• QUOTED PASSAGE

Here, we developed silica aerogel/poly(vinyl alcohol)
(PSG) composites
by dispersing silica aerogel (SA) particles in poly(vinyl alcohol)
(PVA) aqueous solution containing glass fibers (GF) and then experiencing
directional freezing, freezing–drying, and thermal cross-linking
processes. The microstructure, mechanical, thermal, flame retardancy,
and hydrophobicity of the composites were investigated. The results
show that SA and GF are uniformly distributed in the anisotropic PVA
network and SA nanopores are preserved, forming a multistage pore
structure with interwoven micrometer-scale PVA and nanoscale SA. The
thermal cross-linking at 180 °C results in the obvious reduction
of the −OH groups and the production of the −C–O–C
group. The composites exhibit excellent mechanical strength under
multiple compressive cycles and maintain structural integrity under
high pressure (75000 times its own weight). With the low thermal conductivity
(35.63 mW/(m·K)) and low density (0.131 g/cm3), the
composites show excellent thermal insulation on cold (−75 °C)

• WORK REQUIRED
Pick up the abstract on silica aerogel and poly(vinyl alcohol) composites where it stops, and carry it on. You won't need the entries that come next.

• EXTRACTED MATERIAL
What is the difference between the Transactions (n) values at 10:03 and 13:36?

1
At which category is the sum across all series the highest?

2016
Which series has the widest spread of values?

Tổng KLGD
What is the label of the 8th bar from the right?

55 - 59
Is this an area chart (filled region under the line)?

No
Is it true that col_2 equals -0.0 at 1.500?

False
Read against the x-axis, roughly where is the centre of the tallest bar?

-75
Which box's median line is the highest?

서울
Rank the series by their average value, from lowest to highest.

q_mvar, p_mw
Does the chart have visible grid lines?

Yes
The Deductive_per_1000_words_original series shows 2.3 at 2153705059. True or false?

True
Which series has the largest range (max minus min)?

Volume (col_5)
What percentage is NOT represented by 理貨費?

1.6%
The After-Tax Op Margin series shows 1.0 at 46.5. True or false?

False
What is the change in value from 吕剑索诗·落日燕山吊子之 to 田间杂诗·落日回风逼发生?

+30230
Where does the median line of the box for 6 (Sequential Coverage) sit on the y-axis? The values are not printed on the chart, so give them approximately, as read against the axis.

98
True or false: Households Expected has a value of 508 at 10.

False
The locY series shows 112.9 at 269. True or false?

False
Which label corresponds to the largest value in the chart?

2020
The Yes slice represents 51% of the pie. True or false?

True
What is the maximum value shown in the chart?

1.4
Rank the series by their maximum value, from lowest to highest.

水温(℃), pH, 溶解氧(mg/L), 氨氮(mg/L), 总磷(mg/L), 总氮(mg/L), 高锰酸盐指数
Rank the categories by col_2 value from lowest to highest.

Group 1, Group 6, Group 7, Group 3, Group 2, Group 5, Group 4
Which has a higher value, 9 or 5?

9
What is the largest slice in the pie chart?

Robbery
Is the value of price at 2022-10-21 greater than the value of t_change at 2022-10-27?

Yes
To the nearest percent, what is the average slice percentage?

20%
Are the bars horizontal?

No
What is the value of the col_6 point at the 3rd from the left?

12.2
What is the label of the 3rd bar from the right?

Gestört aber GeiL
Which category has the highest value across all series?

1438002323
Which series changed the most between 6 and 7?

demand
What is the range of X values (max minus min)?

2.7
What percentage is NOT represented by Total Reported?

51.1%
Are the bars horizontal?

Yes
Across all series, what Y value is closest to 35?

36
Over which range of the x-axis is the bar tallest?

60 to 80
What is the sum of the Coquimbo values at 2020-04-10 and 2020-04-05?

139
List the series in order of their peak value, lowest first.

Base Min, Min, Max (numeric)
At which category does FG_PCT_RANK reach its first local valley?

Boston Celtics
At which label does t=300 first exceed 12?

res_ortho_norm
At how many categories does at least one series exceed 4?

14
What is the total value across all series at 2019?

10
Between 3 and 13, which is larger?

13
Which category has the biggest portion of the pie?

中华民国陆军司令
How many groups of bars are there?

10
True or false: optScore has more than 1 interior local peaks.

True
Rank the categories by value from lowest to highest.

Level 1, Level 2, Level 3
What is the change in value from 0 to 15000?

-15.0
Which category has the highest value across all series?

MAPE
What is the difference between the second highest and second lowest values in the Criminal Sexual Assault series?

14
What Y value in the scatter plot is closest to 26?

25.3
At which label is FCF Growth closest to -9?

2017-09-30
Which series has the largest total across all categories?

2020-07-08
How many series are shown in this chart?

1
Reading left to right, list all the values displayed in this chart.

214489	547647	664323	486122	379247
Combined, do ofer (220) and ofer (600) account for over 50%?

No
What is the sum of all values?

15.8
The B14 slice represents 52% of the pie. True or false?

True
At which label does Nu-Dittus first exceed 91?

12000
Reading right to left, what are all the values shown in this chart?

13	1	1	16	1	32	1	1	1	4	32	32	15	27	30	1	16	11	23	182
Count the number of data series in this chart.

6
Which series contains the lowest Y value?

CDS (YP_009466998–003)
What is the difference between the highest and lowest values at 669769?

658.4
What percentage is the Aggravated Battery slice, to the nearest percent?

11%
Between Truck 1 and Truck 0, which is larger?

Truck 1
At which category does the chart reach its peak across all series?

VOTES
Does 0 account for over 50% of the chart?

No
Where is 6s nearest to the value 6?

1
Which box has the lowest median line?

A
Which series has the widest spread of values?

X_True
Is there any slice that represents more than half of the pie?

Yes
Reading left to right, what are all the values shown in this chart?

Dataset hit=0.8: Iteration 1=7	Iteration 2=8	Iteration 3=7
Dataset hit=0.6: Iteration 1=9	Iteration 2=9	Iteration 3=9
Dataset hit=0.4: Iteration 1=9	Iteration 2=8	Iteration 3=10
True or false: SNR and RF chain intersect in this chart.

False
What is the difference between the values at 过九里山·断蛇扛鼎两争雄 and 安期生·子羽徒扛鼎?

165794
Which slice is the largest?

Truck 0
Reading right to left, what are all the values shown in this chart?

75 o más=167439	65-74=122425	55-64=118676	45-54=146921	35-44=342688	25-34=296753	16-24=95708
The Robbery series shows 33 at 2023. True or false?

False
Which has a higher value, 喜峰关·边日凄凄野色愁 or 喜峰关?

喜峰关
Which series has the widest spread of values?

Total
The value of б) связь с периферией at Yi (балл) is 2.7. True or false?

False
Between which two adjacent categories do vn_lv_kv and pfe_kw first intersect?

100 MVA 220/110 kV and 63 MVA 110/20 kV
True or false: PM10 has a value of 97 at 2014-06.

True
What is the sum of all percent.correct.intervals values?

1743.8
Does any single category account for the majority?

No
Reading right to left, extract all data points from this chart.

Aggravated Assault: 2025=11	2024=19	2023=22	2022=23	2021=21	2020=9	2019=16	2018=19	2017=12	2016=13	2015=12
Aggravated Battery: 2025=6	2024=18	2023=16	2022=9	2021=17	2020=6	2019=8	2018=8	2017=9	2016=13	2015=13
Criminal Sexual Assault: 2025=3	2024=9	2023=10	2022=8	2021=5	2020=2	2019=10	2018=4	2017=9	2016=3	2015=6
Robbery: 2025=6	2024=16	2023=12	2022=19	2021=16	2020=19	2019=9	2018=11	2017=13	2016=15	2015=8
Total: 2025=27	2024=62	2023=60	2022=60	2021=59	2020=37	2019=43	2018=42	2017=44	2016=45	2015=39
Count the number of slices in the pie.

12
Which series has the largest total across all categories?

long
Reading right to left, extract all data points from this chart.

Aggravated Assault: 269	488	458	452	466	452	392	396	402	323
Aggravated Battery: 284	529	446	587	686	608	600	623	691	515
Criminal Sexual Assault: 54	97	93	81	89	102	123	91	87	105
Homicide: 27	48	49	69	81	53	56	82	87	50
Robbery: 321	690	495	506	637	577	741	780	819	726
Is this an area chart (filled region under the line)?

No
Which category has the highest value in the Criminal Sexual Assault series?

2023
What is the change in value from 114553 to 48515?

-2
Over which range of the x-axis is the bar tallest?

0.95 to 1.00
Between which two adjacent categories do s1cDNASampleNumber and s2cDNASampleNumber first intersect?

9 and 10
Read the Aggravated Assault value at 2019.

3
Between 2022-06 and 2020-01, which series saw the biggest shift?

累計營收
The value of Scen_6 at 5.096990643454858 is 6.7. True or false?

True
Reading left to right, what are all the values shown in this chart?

• EXERCISE OUTPUT
and hot (150 °C) plates. The composites possess flame retarding
properties, with an HRR of 146.48 kW/m2. The water contact
angle of up to 135° allows the composites to easily resist stains.
This study provides a purely green method to prepare PVA composites
with thermal insulation, flame retardant, and hydrophobic properties
for industrial applications.